Kur’an felsefeye düşman değil
Felsefe; Maddeyi ve hayatı ve bunların çeşitli tezahürlerini ve sebeplerini gaye cihetinden inceleyen fikri çalışma ve bu çalışmaların neticesidir.
Misâl olarak biyolojiyi ele alalım; Biyoloji adı üstünde canlılar bilimi demektir. Canlılar alemini, yani hayatı incelemelerine temel yapmıştır. En küçük canlıdan en büyük balinaya kadar nice mahlûkun hayatını anlatır. Canlılar aleminde her an trilyonlarcası yaşanan ölümlerin sırlarını açığa çıkartır. Biyoloji bütün bunları hikmet dairesinde anlatarak hayat vereni sessizce kulağımıza fısıldar. Hayat vereni yani muhyiyi, ölümü vereni yani mümiti.

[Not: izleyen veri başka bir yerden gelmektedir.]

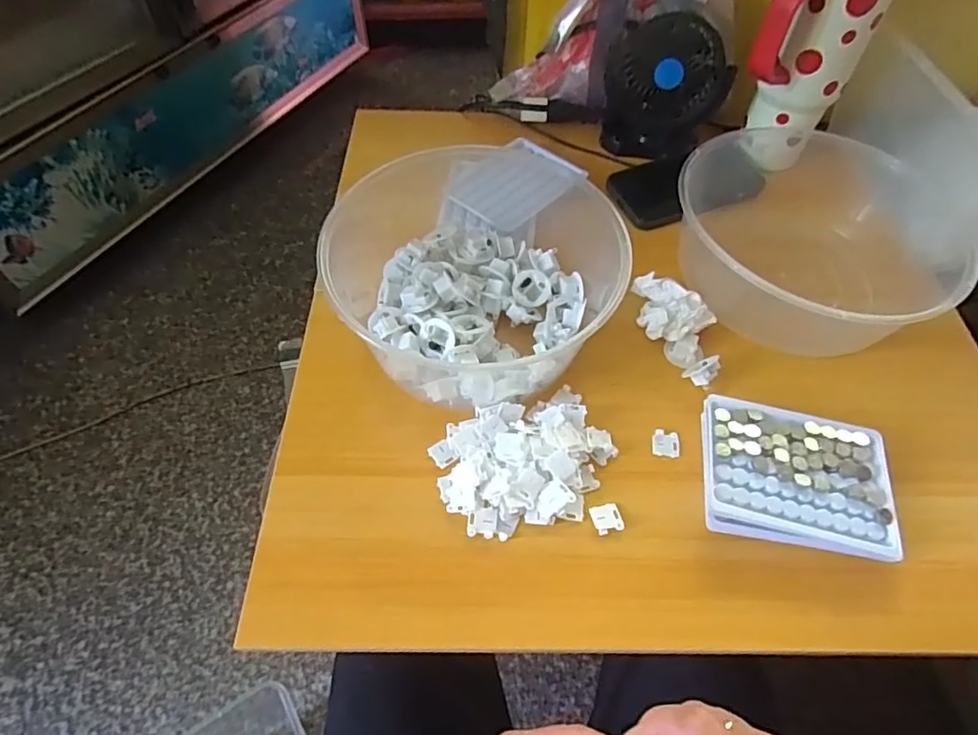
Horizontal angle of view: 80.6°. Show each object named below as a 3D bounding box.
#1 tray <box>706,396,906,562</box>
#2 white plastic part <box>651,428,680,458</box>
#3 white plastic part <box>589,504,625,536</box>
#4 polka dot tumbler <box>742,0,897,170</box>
[{"bbox_3d":[0.217,0.078,0.411,0.127,0.030,0.098,10,54,6],"label":"tray"},{"bbox_3d":[0.135,0.057,0.440,0.020,0.004,0.021,11,54,6],"label":"white plastic part"},{"bbox_3d":[0.083,0.106,0.405,0.020,0.004,0.020,-11,55,-9],"label":"white plastic part"},{"bbox_3d":[0.293,-0.290,0.546,0.097,0.202,0.077,-30,60,-21],"label":"polka dot tumbler"}]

İşte kimileri biyoloji ile Allah’ın isimlerini, sıfatlarını, fiillerini tanırken, kimileri de bu bilgileri, isimlerin sahibi olan Allah’ı inkâr etmeğe alet eder.
Kur’an biyolojiye düşman değil, bilakis biyolojiyi kendi inkârına alet eden biyoloğa düşmandır.
Halbuki biyoloji ve hakiki felsefe Kur’an’a hizmetkârdır. Kur’an’da işareten, remzen, delaleten, imaen zikredilen hakikatlerin anlaşılmasına bir alettir.
Evet, Kur’an’ın düşman olduğu felsefe de olayların izahı, sebeplerin etkenliği kabul edilerek yapılır. Yaratıcının iradesi nazara alınmaz. Bu gruptaki bilim adamlarının halini isterseniz bir misâl ile anlayalım;
Bu gruptaki bilim adamlarının önüne bir sandalye koysak, inkârcı bilim adamı sandalyeyi ölçer, tartar, şeklini anlamaya çalışır. Parçaların birbirine karşı konumlarını, her bir parçanın ölçeklerini, sandalyenin nasıl bir maddeden yapıldığına varıncaya kadar anlatır. Ve sıra sandalyenin ustasına gelince, söyleyecekleri biter. Ustası aklına bile gelmez.
İşte Kur’an bu bilim adamına düşmandır.